Data excerpts:
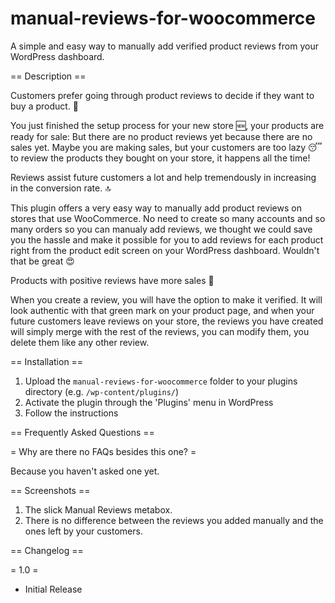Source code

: # manual-reviews-for-woocommerce
A simple and easy way to manually add verified product reviews from your WordPress dashboard.

== Description ==

Customers prefer going through product reviews to decide if they want to buy a product. 🙈

You just finished the setup process for your new store 🆕, your products are ready for sale: But there are no product reviews yet because there are no sales yet. Maybe you are making sales, but your customers are too lazy 😴 to review the products they bought on your store, it happens all the time!

Reviews assist future customers a lot and help tremendously in increasing in the conversion rate. 🔝

This plugin offers a very easy way to manually add product reviews on stores that use WooCommerce. No need to create so many accounts and so many orders so you can manualy add reviews, we thought we could save you the hassle and make it possible for you to add reviews for each product right from the product edit screen on your WordPress dashboard. Wouldn't that be great 😍

Products with positive reviews have more sales 🤑 

When you create a review, you will have the option to make it verified. It will look authentic with that green mark on your product page, and when your future customers leave reviews on your store, the reviews you have created will simply merge with the rest of the reviews, you can modify them, you delete them like any other review.

== Installation ==

1. Upload the `manual-reviews-for-woocommerce` folder to your plugins directory (e.g. `/wp-content/plugins/`)
2. Activate the plugin through the 'Plugins' menu in WordPress
3. Follow the instructions

== Frequently Asked Questions ==

= Why are there no FAQs besides this one? =

Because you haven't asked one yet.

== Screenshots ==

1. The slick Manual Reviews metabox.
2. There is no difference between the reviews you added manually and the ones left by your customers.

== Changelog ==

= 1.0 =
* Initial Release
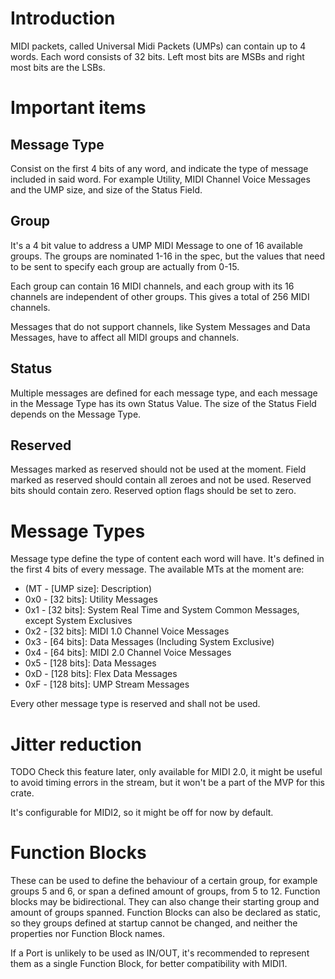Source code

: # Introduction
MIDI packets, called Universal Midi Packets (UMPs) can contain up to 4 words.
Each word consists of 32 bits. Left most bits are MSBs and right most bits 
are the LSBs.

# Important items
## Message Type
Consist on the first 4 bits of any word, and indicate the type of message 
included in said word. For example Utility, MIDI Channel Voice Messages 
and the UMP size, and size of the Status Field.

## Group
It's a 4 bit value to address a UMP MIDI Message to one of 16 available groups.
The groups are nominated 1-16 in the spec, but the values that need to be sent to
specify each group are actually from 0-15.

Each group can contain 16 MIDI channels, and each group with its 16 channels 
are independent of other groups. This gives a total of 256 MIDI channels.

Messages that do not support channels, like System Messages and Data Messages, 
have to affect all MIDI groups and channels.

## Status
Multiple messages are defined for each message type, and each message in the 
Message Type has its own Status Value. The size of the Status Field depends on
the Message Type.

## Reserved
Messages marked as reserved should not be used at the moment. Field marked as
reserved should contain all zeroes and not be used. Reserved bits should 
contain zero. Reserved option flags should be set to zero. 

# Message Types
Message type define the type of content each word will have. It's defined in 
the first 4 bits of every message. The available MTs at the moment are:
- (MT - [UMP size]: Description)
- 0x0 - [32 bits]: Utility Messages
- 0x1 - [32 bits]: System Real Time and System Common Messages, except System Exclusives
- 0x2 - [32 bits]: MIDI 1.0 Channel Voice Messages
- 0x3 - [64 bits]: Data Messages (Including System Exclusive)
- 0x4 - [64 bits]: MIDI 2.0 Channel Voice Messages
- 0x5 - [128 bits]: Data Messages
- 0xD - [128 bits]: Flex Data Messages
- 0xF - [128 bits]: UMP Stream Messages

Every other message type is reserved and shall not be used.

# Jitter reduction
TODO Check this feature later, only available for MIDI 2.0, it might be useful to 
avoid timing errors in the stream, but it won't be a part of the MVP for this crate.

It's configurable for MIDI2, so it might be off for now by default.

# Function Blocks
These can be used to define the behaviour of a certain group, for example groups
5 and 6, or span a defined amount of groups, from 5 to 12. Function blocks may be 
bidirectional. They can also change their starting group and amount of groups
spanned. Function Blocks can also be declared as static, so they groups defined
at startup cannot be changed, and neither the properties nor Function Block names.

If a Port is unlikely to be used as IN/OUT, it's recommended to represent them as 
a single Function Block, for better compatibility with MIDI1.


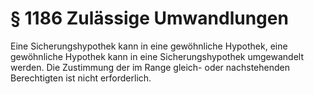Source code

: # § 1186 Zulässige Umwandlungen
Eine Sicherungshypothek kann in eine gewöhnliche Hypothek, eine gewöhnliche Hypothek kann in eine Sicherungshypothek umgewandelt werden. Die Zustimmung der im Range gleich- oder nachstehenden Berechtigten ist nicht erforderlich.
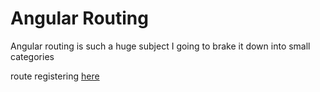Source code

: # Angular Routing
Angular routing is such a huge subject I going to brake it down into small categories

route registering [here](route-registering)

> [Work task] Look back at the entries above. Retype the line with "- (MT - [UMP size]: Description)", the line with "- 0xD - [128 bits]: Flex Data Messages", and all lines in between.

> [Output of the task]
- (MT - [UMP size]: Description)
- 0x0 - [32 bits]: Utility Messages
- 0x1 - [32 bits]: System Real Time and System Common Messages, except System Exclusives
- 0x2 - [32 bits]: MIDI 1.0 Channel Voice Messages
- 0x3 - [64 bits]: Data Messages (Including System Exclusive)
- 0x4 - [64 bits]: MIDI 2.0 Channel Voice Messages
- 0x5 - [128 bits]: Data Messages
- 0xD - [128 bits]: Flex Data Messages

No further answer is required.